#### WORK TASK
Take each line below that has "lines" and copy it.

----- DATA FOR ANALYSIS -----

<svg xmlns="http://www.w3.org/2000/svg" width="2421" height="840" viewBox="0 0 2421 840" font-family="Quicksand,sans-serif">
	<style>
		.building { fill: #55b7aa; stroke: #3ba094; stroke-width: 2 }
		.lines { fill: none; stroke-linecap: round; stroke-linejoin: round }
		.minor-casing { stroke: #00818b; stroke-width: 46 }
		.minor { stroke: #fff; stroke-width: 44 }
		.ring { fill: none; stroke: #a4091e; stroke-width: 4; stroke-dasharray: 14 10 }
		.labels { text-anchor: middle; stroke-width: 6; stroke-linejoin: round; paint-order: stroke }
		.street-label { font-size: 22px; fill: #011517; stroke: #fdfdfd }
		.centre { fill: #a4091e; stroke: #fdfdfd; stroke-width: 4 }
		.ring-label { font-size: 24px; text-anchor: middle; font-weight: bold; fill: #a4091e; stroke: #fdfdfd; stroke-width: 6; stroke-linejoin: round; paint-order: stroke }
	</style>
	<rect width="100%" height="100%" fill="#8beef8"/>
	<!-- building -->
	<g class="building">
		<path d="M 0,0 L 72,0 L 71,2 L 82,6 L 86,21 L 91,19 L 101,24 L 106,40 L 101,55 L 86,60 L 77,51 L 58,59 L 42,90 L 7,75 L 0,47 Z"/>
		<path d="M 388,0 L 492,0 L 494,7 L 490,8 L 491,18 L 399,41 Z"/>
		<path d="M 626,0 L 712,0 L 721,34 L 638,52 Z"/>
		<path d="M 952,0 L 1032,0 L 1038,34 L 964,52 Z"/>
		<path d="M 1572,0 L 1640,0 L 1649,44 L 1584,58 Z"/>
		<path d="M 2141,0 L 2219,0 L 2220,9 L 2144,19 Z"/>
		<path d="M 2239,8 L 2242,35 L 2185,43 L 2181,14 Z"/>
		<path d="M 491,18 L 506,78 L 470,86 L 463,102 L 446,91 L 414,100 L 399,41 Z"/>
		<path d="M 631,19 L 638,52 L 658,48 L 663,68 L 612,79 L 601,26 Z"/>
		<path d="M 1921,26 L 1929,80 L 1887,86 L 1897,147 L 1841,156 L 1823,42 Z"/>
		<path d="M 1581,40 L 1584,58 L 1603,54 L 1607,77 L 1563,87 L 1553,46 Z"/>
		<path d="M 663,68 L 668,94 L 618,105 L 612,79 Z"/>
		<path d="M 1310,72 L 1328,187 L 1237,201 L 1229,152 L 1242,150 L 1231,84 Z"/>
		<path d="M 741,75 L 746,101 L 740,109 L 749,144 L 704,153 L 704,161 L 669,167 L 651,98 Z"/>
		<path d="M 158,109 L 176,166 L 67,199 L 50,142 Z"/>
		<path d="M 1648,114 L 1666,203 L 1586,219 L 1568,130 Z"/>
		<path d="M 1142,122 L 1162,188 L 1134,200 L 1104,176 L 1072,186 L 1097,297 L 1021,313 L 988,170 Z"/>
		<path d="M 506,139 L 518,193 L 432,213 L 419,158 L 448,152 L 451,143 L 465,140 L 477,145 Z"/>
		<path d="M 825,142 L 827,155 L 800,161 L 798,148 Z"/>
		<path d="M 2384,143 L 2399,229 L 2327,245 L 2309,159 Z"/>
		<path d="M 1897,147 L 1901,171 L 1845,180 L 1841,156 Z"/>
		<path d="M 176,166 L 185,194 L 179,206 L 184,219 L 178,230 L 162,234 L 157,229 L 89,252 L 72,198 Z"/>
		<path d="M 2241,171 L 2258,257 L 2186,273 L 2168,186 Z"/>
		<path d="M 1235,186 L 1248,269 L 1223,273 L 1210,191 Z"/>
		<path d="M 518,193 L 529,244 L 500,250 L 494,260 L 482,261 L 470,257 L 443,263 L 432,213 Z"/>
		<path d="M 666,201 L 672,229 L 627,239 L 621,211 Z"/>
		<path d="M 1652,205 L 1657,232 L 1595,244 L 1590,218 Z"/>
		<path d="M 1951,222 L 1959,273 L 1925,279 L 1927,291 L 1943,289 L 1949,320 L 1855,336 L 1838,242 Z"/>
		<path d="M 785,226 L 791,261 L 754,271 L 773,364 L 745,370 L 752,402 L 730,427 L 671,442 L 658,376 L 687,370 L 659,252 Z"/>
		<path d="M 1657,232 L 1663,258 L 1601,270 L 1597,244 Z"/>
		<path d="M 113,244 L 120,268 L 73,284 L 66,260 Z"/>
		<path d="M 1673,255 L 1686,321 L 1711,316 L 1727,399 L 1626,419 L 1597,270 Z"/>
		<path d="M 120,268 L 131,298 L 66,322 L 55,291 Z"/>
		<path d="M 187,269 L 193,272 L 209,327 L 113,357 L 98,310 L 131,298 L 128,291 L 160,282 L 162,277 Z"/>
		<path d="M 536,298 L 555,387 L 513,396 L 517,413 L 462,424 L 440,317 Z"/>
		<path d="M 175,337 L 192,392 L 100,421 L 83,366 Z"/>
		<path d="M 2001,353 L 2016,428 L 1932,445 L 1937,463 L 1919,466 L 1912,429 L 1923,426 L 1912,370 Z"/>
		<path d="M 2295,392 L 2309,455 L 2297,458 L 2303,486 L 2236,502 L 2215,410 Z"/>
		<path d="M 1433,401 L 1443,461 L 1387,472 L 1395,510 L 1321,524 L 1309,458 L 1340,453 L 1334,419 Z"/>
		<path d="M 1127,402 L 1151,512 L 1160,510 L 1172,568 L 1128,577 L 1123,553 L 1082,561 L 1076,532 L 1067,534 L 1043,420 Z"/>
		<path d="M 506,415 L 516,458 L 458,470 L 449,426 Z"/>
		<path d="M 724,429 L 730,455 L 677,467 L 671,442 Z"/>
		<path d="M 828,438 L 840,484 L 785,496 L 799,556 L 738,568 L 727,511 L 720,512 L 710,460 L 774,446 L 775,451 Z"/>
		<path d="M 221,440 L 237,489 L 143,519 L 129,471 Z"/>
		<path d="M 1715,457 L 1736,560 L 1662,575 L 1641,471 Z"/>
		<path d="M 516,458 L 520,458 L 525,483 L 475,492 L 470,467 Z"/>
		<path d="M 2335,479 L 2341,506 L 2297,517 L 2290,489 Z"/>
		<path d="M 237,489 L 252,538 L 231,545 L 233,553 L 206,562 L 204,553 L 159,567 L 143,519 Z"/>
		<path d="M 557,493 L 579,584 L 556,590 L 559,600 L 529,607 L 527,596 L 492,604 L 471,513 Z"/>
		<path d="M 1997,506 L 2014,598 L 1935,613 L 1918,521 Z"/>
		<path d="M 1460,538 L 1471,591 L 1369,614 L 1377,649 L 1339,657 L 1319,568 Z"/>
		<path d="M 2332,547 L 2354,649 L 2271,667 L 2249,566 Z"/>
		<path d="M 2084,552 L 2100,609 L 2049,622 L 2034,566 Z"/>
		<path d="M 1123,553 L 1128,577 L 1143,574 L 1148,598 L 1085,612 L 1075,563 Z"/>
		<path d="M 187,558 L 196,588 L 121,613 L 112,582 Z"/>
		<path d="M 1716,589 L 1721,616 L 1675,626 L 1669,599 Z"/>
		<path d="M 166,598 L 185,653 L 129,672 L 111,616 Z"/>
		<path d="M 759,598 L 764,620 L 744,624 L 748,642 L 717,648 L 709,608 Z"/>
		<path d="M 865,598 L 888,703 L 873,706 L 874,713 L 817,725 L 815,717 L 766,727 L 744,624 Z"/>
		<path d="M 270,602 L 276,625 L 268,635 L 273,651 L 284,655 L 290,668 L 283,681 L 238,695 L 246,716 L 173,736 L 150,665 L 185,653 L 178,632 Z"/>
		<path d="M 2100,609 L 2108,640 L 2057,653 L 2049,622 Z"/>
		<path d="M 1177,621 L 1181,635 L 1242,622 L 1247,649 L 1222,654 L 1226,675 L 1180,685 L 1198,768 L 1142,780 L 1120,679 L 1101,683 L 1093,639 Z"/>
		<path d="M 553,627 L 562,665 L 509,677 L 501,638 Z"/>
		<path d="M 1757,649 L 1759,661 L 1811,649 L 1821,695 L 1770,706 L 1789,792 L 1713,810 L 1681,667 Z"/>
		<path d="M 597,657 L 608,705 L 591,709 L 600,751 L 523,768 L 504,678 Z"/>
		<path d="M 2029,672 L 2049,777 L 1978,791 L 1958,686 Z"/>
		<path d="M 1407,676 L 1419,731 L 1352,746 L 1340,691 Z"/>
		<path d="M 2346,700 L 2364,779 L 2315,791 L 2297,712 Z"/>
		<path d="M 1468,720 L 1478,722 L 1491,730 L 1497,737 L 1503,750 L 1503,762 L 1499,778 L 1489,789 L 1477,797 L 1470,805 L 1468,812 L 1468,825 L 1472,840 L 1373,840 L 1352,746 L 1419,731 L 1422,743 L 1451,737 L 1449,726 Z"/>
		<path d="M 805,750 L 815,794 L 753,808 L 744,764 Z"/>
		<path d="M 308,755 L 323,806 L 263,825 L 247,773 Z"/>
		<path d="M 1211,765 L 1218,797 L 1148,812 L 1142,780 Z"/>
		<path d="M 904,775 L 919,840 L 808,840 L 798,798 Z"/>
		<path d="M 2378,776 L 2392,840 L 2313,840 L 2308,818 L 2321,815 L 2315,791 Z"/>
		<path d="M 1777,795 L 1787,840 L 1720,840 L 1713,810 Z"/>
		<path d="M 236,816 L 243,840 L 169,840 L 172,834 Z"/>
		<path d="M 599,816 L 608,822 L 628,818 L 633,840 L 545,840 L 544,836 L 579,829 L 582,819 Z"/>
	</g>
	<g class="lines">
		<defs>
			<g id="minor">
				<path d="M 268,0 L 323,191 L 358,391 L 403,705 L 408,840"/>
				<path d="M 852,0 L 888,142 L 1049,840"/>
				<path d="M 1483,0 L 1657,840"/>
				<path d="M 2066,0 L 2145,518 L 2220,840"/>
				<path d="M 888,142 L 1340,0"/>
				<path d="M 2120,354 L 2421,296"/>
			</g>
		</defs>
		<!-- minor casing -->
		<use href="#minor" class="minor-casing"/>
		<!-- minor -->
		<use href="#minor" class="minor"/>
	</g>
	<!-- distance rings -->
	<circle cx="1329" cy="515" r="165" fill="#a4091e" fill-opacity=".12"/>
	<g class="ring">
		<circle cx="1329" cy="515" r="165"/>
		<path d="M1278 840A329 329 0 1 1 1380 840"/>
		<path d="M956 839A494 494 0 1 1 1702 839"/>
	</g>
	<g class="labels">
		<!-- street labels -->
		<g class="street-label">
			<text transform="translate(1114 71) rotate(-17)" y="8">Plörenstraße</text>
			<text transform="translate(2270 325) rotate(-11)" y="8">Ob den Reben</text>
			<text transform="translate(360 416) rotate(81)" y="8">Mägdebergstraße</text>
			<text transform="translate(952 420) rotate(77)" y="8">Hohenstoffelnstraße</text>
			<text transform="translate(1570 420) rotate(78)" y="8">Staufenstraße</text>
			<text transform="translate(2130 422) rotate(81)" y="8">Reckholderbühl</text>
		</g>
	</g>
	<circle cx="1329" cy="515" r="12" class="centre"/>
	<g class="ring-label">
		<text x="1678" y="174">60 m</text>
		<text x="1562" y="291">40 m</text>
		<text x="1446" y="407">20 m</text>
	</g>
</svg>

-----

#### SOLVED EXERCISE
		.lines { fill: none; stroke-linecap: round; stroke-linejoin: round }
	<g class="lines">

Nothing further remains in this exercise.